Figure: Example composite SEDs for each of our classifications, plotted with vertical offsets for clarity. Emission line galaxies (ELGs; magenta), star-forming galaxies with (DSFG) and without (SFG) significant dust attenuation (blue), transition galaxies (TGs; green), post-starburst galaxies (PSBs; orange), and quiescent galaxies (QGs; red) are clearly distinguishable based on emission features and D(4000) strength.Figure: Morphological characteristics of galaxies in different composite SED classes. Top: Sérsic indices for galaxies in our sample according to mass and classification, color-coded as in previous figures. Points are slightly offset along the abscissa for clarity, and error bars show the 16%–84% range in values for analog galaxies in composite SEDs of the class and binned mass range. Bottom: size–mass plane for galaxies in our composite SEDs. The SF galaxies follow the size–mass relations from Allen et al. (2017) (thickgrayline) quite well, while at 1 < z < 3 all other classes are smaller in size for a given mass (left). At 2.5 < z < 4 (right), the ELGs have similar sizes, while PSBs are smaller. In both cases, the non-star-forming classes lie near the compactness selection criterion of Barro et al. (2013), shown as a dashed line.Figure: Comoving number densities of QGs (red), PSBs (orange), TGs (green), and mass-matched SFGs (blue) against redshift. Our results are consistent with the results from Wild et al. (2016), shown as hatched shaded regions. Results from NMBS (Whitaker et al. 2012a) are shown as non-hatched shaded regions. Notably, the shapes of the TG and QG curves appear quite similar, which is suggestive of them being along a similar evolutionary pathway. While both these tracks flatten out toward lower redshifts, the PSBs show strong evidence for a turnover around z ∼ 1.5.
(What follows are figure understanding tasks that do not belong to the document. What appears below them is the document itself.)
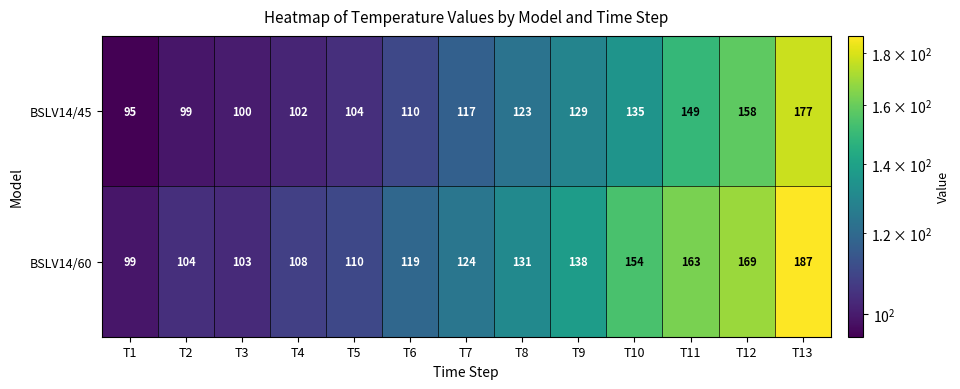

At T4, list the series in order from largest to smallest.

BSLV14/60, BSLV14/45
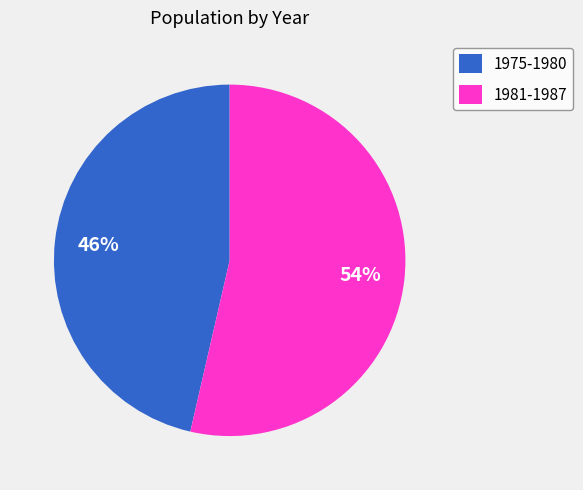

How many segments does this pie chart have?

2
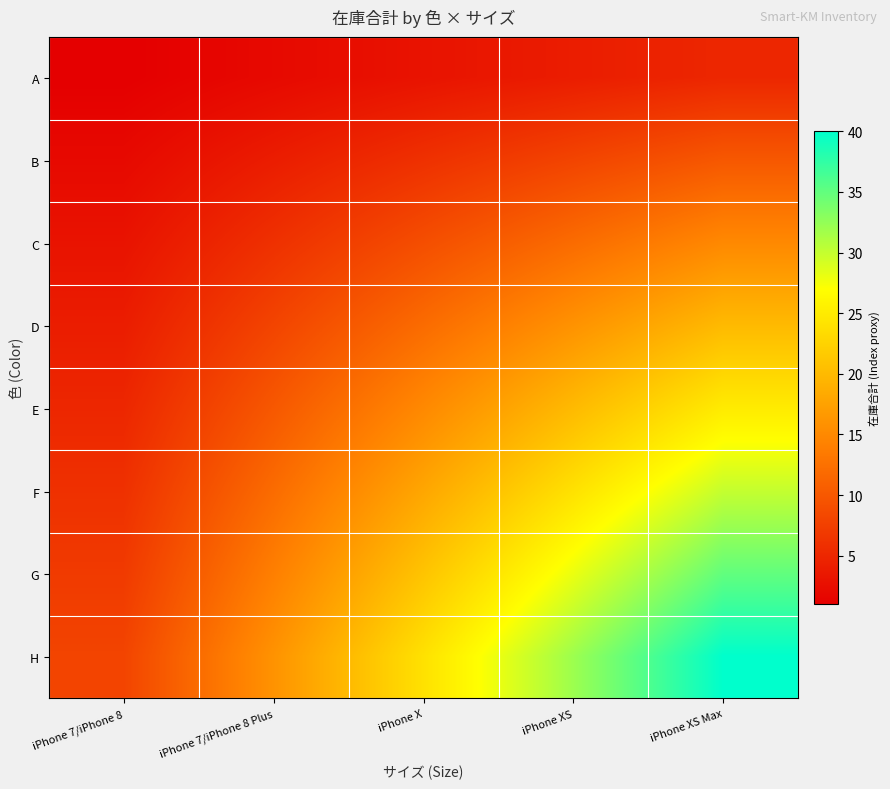

What is the maximum value shown in the chart?

40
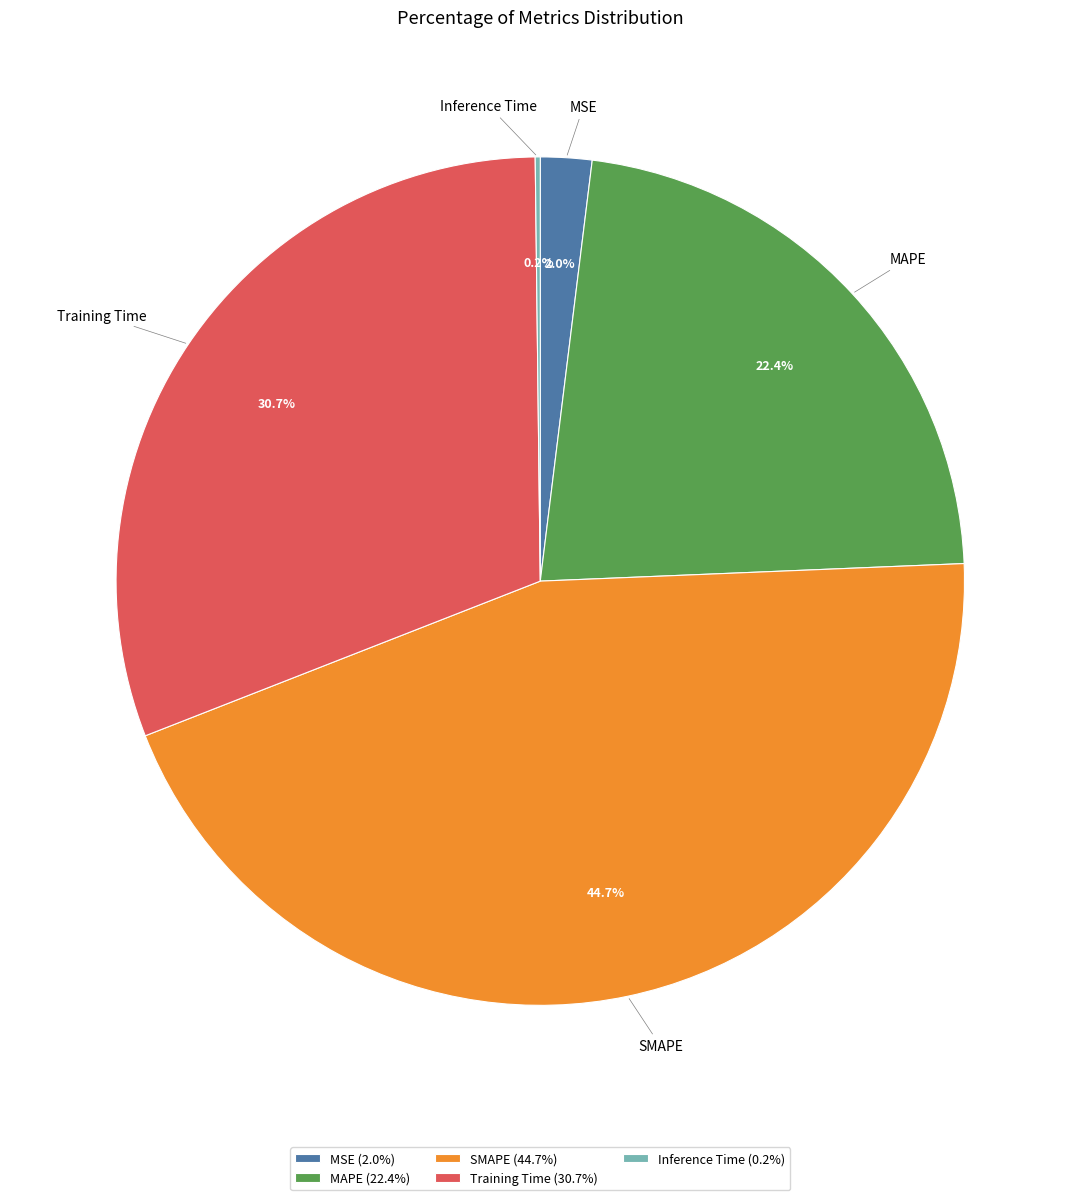

Combined, do MSE and MAPE account for over 50%?

No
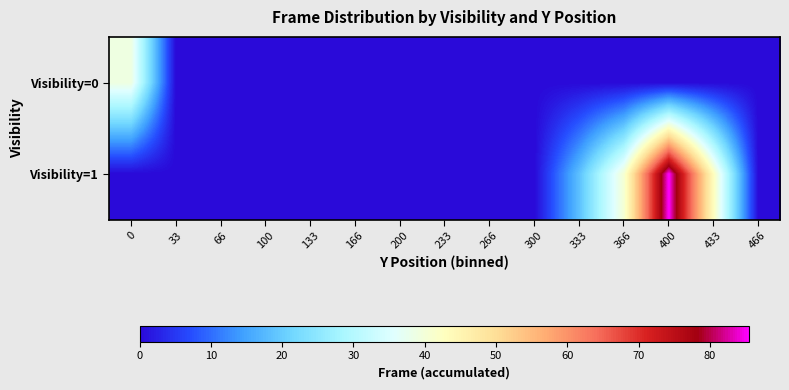

Rank the series by their maximum value, from highest to lowest.

Visibility=1, Visibility=0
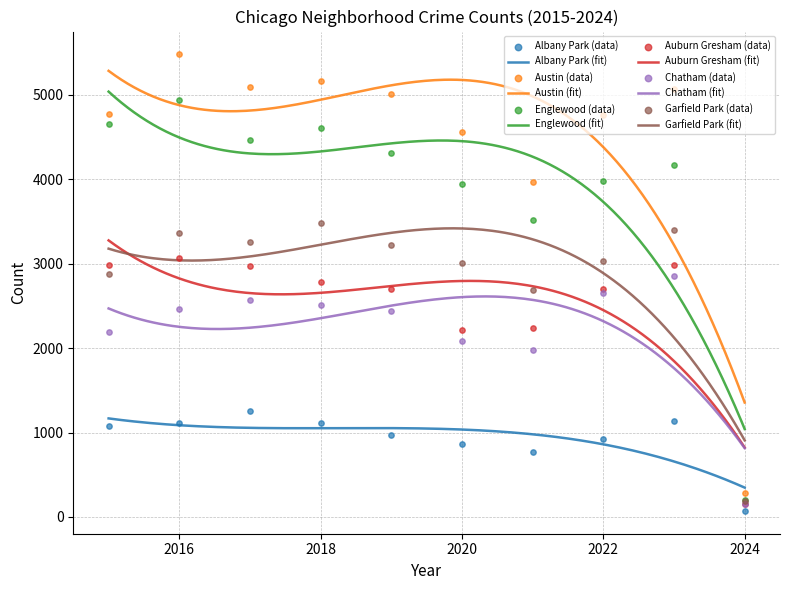

Which series has the largest total across all categories?

Austin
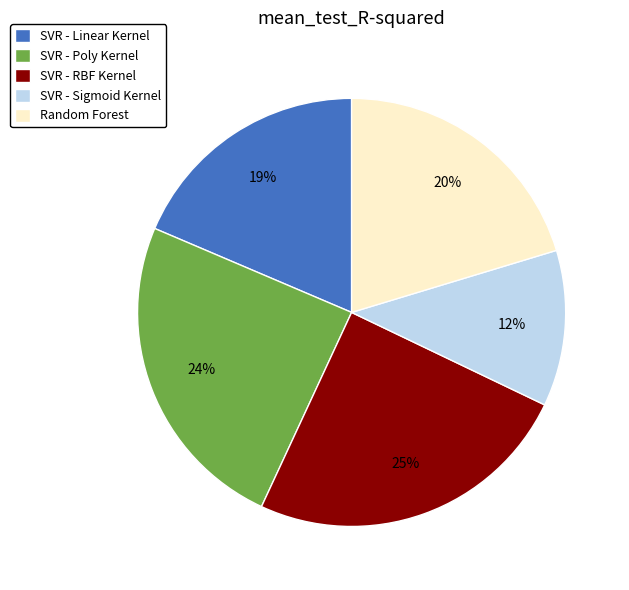

To the nearest percent, what percentage of the pie is Random Forest?

20%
We find evidence for galaxies with at least two quenching patterns. The greater and increasing number density of the TGs at low redshifts (0.5 dex larger than PSBs at z = 1.25) implies that this group/quenching pathway is becoming more common, while the PSBs are becoming rarer at z < 1.5. This is potentially due to a longer timescale associated with said pathway, on the order of 1.5 Gyr, a factor of 1.5–7 times longer than the post-starburst phase is expected to last, and which cannot have occurred before z ∼ 4. The process that brings SFGs into the green valley creates changes in galaxy color, sSFR, size, and Sérsic index. The morphologies of galaxies appear, on average, to begin evolution toward higher Sérsic index before star formation ceases.